━━━━━ Record set ━━━━━

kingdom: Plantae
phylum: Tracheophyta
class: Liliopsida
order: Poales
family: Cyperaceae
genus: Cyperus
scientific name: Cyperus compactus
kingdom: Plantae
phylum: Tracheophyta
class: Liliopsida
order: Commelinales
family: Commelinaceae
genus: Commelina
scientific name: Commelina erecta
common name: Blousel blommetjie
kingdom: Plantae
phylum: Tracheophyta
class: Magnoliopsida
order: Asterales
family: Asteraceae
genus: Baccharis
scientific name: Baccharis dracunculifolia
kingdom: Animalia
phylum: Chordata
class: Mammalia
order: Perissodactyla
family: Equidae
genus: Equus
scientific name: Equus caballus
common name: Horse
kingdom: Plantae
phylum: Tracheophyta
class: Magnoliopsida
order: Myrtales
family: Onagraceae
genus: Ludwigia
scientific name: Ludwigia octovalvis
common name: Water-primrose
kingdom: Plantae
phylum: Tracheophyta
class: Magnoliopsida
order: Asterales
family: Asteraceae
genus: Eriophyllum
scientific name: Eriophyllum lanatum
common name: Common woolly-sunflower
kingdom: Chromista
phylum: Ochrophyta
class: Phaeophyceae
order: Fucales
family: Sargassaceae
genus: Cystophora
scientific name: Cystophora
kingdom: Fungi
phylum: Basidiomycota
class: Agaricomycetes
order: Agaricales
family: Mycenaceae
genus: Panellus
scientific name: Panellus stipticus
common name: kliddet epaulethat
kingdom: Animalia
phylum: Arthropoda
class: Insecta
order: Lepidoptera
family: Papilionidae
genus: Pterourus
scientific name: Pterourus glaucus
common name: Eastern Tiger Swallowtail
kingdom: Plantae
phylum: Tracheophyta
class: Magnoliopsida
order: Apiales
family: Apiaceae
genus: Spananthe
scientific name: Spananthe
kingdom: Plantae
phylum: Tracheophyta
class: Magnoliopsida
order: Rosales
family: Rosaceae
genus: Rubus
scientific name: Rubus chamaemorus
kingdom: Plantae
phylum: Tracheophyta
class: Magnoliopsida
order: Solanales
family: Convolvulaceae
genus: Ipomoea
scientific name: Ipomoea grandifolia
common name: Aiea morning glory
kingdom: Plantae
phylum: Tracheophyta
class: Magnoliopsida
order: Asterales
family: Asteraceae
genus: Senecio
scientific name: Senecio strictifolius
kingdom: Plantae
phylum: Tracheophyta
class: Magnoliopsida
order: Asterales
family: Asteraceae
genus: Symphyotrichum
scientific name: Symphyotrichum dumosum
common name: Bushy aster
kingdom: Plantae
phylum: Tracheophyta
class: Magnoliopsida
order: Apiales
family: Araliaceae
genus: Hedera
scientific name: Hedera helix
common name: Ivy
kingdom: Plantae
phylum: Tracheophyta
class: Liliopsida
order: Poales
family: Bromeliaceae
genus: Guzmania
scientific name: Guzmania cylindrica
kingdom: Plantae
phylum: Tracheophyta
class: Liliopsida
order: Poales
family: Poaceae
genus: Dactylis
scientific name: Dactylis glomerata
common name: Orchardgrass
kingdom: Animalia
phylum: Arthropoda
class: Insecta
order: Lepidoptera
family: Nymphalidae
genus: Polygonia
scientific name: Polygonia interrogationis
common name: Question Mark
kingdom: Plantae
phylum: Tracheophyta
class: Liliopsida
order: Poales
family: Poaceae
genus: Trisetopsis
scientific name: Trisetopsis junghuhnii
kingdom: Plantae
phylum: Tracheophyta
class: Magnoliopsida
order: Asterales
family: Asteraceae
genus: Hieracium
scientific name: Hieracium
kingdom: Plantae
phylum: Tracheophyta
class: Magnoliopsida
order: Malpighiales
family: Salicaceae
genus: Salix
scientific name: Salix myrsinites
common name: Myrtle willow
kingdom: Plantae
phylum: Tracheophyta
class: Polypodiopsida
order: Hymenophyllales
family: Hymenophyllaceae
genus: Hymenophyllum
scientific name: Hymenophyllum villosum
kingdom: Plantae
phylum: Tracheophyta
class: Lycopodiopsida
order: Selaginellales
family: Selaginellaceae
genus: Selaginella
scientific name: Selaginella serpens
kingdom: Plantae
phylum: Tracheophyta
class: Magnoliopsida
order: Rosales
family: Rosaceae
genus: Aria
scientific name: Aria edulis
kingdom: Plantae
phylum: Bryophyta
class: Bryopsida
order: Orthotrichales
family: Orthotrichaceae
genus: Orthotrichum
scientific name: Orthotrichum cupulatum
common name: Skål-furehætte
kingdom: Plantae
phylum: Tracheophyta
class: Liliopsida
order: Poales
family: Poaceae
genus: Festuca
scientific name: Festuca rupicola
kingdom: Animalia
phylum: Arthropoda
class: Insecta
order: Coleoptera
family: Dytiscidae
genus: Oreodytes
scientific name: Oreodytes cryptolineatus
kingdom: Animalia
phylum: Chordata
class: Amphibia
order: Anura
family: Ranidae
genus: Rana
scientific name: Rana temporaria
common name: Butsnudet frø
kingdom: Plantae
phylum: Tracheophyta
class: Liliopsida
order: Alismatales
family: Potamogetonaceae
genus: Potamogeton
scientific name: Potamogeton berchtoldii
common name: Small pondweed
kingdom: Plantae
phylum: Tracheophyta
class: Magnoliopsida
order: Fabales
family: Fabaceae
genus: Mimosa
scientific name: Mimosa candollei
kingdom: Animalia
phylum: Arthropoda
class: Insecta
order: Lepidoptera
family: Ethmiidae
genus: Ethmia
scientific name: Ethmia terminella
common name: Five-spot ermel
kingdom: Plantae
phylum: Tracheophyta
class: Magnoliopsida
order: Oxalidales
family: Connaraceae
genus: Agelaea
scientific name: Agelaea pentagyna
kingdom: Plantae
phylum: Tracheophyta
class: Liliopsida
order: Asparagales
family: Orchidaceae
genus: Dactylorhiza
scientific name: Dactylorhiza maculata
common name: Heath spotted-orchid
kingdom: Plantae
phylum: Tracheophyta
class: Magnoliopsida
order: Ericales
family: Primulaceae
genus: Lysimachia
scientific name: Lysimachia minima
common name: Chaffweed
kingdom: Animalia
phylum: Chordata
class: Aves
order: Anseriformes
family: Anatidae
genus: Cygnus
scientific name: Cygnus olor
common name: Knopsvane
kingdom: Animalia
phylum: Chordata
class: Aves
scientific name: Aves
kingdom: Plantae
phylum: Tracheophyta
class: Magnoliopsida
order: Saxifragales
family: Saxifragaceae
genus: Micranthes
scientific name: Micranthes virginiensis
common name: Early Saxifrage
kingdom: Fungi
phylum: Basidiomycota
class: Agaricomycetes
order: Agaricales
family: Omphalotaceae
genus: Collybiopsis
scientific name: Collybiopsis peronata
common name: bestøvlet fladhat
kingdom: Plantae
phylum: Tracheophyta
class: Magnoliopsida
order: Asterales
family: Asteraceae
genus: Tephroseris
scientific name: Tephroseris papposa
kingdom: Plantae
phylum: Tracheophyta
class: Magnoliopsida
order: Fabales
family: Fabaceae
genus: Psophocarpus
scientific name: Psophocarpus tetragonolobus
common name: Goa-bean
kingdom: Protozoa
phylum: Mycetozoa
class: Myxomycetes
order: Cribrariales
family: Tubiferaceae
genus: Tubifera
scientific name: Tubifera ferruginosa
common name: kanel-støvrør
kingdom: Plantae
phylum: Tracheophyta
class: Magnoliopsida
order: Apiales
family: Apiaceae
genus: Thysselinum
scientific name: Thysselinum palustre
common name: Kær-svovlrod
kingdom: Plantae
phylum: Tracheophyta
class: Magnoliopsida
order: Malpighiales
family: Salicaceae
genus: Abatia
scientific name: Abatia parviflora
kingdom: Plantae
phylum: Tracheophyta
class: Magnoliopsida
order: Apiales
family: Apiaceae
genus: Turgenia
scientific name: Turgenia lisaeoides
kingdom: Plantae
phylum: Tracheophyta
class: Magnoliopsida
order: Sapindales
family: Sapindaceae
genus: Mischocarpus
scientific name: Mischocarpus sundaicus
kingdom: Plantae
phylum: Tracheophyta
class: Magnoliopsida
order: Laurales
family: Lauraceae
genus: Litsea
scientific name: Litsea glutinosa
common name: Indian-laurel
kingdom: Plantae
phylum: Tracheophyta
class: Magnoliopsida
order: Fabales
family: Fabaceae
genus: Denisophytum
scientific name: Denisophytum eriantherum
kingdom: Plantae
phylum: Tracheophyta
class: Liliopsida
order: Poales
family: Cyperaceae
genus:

━━━━━

• [Problem] From the listing above, copy out the lines starting at the one that contains "genus: Senecio" and ending after the one that contains "scientific name: Dactylis glomerata", with both included.

• [Right answer]
genus: Senecio
scientific name: Senecio strictifolius
kingdom: Plantae
phylum: Tracheophyta
class: Magnoliopsida
order: Asterales
family: Asteraceae
genus: Symphyotrichum
scientific name: Symphyotrichum dumosum
common name: Bushy aster
kingdom: Plantae
phylum: Tracheophyta
class: Magnoliopsida
order: Apiales
family: Araliaceae
genus: Hedera
scientific name: Hedera helix
common name: Ivy
kingdom: Plantae
phylum: Tracheophyta
class: Liliopsida
order: Poales
family: Bromeliaceae
genus: Guzmania
scientific name: Guzmania cylindrica
kingdom: Plantae
phylum: Tracheophyta
class: Liliopsida
order: Poales
family: Poaceae
genus: Dactylis
scientific name: Dactylis glomerata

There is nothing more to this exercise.